Parinor lehnte sich zurück. Bertrada war Wachs in seiner Hand. Aber für einen effektiven Mord besaß sie einfach nicht den Schneid. Er hatte der Frau gesagt, sie solle mit einer Blendlampe Kontakt zu den Söldlingen halten und diesen signalisieren, wenn der angestrebte Mord geschehen war. Was auf dieses Signal hin geschehen sollte, wusste Betrada nicht. Und hierauf war er wirklich stolz. Gerding von Plötzbogen würde so aus allem herausgehalten und Parinor hatte ihm eingeschärft, bloß allen zu zeigen, dass er ein viel besserer Spendenvogt sei als der gute Kieselburger. Wenn alles nach Plan verlief, würde von Plötzbogen noch vor dem nächsten Mond zum neuen Spendenvogt gekürt. Und damit stand er in Parinors Schuld. Zumal ihm niemand würde glauben wollen, dass er, Plötzbogen, nichts von den üblen Machenschaften gewusst habe, die ihm das Amt des Spendenvogtes eingebracht hatten. Plötzbogen gehörte ihm eh, so viel stand fest. Und wenn er ihm im Nachhinein eröffnen würde, dass der werte Herr sozusagen drei Menschenleben auf dem Gewissen hatte, zudem noch zwei der drei Kinder waren, der Mann würde für immer unter der Bürde dieser Schuld stehen …“

Der Profi nahm einen drohenden Gesichtsausdruck an. „Das freut mich zu hören. Ich wünschte mir nur, Ihr würdet Euch auch wie ein Profi benehmen. Ihr mögt vielleicht genaue Vorstellungen von dem haben, was ich tun soll, aber Ihr seid anscheinend nicht in der Lage, es klar in Worte zu fassen.
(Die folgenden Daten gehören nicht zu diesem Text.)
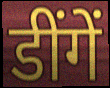
डींगें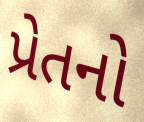
પ્રેતનો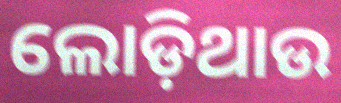
ଲୋଡ଼ିଥାଉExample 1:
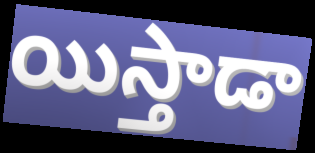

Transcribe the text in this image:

యిస్తాడా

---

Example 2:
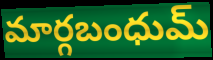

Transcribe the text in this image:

మార్గబంధుమ్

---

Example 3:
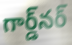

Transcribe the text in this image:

గార్డ్‌నర్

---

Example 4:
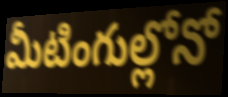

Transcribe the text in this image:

మీటింగుల్లోనో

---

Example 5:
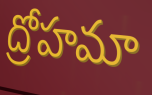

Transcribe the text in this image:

ద్రోహమా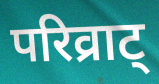
परिव्राट्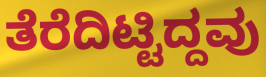
ತೆರೆದಿಟ್ಟಿದ್ದವು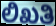
ಲಿಖತಿ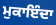
ਮੁਕਾਇੰਦਾ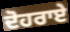
ਦੋਹਰਾਏ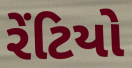
રેંટિયો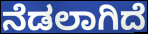
ನೆಡಲಾಗಿದೆ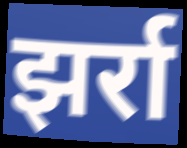
झर्रा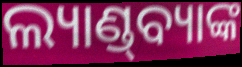
ଲ୍ୟାଣ୍ଡ୍‌ବ୍ୟାଙ୍କ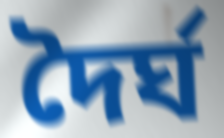
দৈৰ্ঘ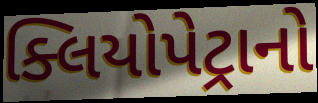
ક્લિયોપેટ્રાનો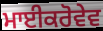
ਮਾਈਕਰੋਵੇਵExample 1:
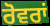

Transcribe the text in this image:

ਰੋਵਰਾਂ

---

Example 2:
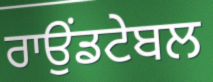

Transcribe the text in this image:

ਰਾਉਂਡਟੇਬਲ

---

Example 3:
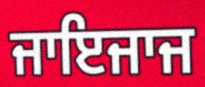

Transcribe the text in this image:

ਜਾਇਜਾਜ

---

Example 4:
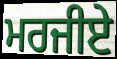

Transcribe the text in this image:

ਮਰਜੀਏ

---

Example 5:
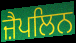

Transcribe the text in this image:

ਜ਼ੈਪਲਿਨ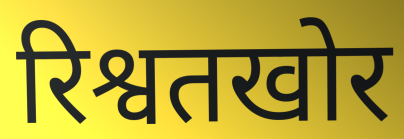
रिश्वतखोर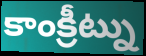
కాంక్రీట్ను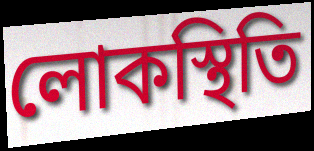
লোকস্থিতিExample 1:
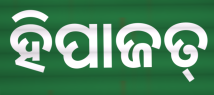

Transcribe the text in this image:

ହିପାଜତ୍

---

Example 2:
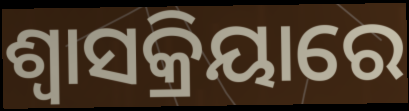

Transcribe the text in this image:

ଶ୍ୱାସକ୍ରିୟାରେ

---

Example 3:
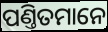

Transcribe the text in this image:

ପଣ୍ତିତମାନେ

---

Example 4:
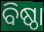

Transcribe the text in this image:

ବିଷ୍ଠା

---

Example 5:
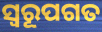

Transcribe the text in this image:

ସ୍ଵରୂପଗତ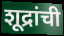
शूद्रांचीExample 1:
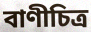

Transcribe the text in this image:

বাণীচিত্র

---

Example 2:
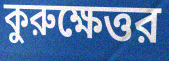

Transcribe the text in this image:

কুরুক্ষেত্তর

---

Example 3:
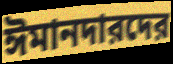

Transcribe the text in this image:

ঈমানদারদের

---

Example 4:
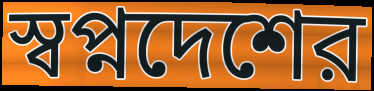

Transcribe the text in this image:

স্বপ্নদেশের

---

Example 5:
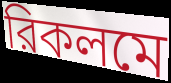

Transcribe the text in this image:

রিকলমেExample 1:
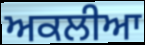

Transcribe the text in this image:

ਅਕਲੀਆ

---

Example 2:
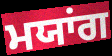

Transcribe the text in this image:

ਮਯਾਂਗ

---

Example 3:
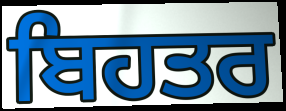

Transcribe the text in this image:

ਬਿਹਤਰ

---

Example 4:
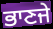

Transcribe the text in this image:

ਭਾਣਜੇ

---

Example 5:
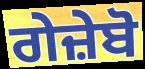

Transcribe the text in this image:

ਗੇਜ਼ੇਬੋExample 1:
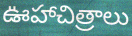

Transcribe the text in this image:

ఊహాచిత్రాలు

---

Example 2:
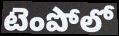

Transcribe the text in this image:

టెంపోలో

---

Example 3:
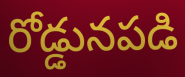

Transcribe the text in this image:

రోడ్డునపడి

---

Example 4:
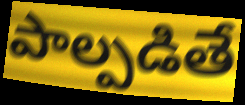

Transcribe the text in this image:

పాల్పడితే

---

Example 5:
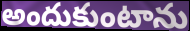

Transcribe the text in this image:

అందుకుంటాను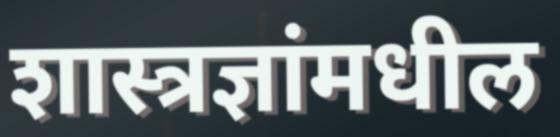
शास्त्रज्ञांमधील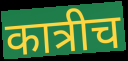
कात्रीच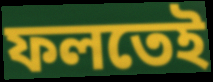
ফলতেই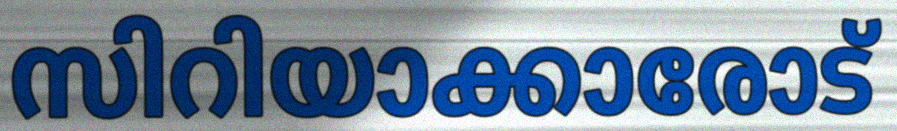
സിറിയാക്കാരോട്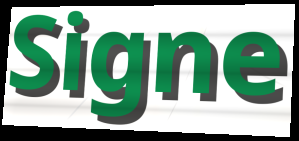
Signe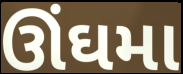
ઊંઘમા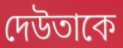
দেউতাকেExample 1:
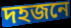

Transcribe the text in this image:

দহজনে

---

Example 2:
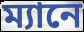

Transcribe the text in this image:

ম্যানে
Ich soll also diese Mörderin zur Strecke bringen, aber auch dafür sorgen, dass sie vor und nach der Tat keine Dummheiten macht. Nicht mehr und nicht weniger?

Dann sagt mir, auf welche Weise sie den Mord ausüben soll. Soll das in aller Öffentlichkeit geschehen und ihre Identität sofort klar sein? Oder wird sie als Täterin nicht direkt in Frage kommen? Oder überlasst Ihr diese Planung dieser Frau?“

Der Schweiß trat auf die Stirn Parinors. Der vor ihm Sitzende hatte den Finger sofort auf alle strittigen Punkte gelegt. Parinor musste aufpassen, dass ihm diese Sache nicht zum Galgenstrick wurde.

„Die Planung der Tat wird letztlich der Frau selber obliegen, wobei die Tat im Rahmen der offiziellen Verlobung des Burggrafen stattfinden soll, wahrscheinlich im Rahmen des Buffets, wenn, wie meine Informanten berichtet haben, die Lichter kurzfristig gelöscht werden, um die Festtorte in den Saal zu bringen. Eine entsprechende Mordwaffe soll von anderer Hand in den Festsaal gebracht werden und dort bereit liegen. Wenn die Frau auch nur annähernd Grips hat, wird sie dabei auf die Preisgabe ihrer Identität verzichten, denn ihr wird daran liegen, nach erfolgreicher Ausführung der Tat wieder nach Hause zurückzukehren. Zum Mordopfer selbst hat sie keinerlei Verbindungen, wodurch sie nicht in den möglichen Kreis der Täter fallen sollte.“ Parinor zog ein blütenweißes Taschentuch aus seinem Hemdsärmel und fuhr sich trocknend über die Stirn. Wie lange hatte er sich in den schönsten Farben ausgemalt, in einer solchen Situation zu sein und eine ganze Brigade Mörder mit samtweicher Stimme zu befehligen und wie erbärmlich gestaltete sich die Wirklichkeit…

Letztlich aber hatte er augenscheinlich alles Wichtige gesagt. Kurz fasste sein Gegenüber den Auftrag noch einmal zusammen, dann nannte er seinen Preis – eine Summe, die Parinor denn doch die Tränen in die Augen trieb.

Ein kurzes Aufbäumen ob der ‚doch übertriebenen Forderung’, das der Mörder nonchalant mit der Bemerkung beiseite fegte, nicht er wolle etwas von Parinor, dann wechselten 50 Dukaten als Vorschuss den Besitzer und der Mörder verschwand so unauffällig, wie er erschienen war.

Parinor indes riss den Vorhang auf wie ein Erstickender und bestellte vier Gläser des stärksten Schnapses, den der Wirt auftreiben konnte, um anschließend trunken und zugleich auf das heftigste ernüchtert nach Hause zu schwanken.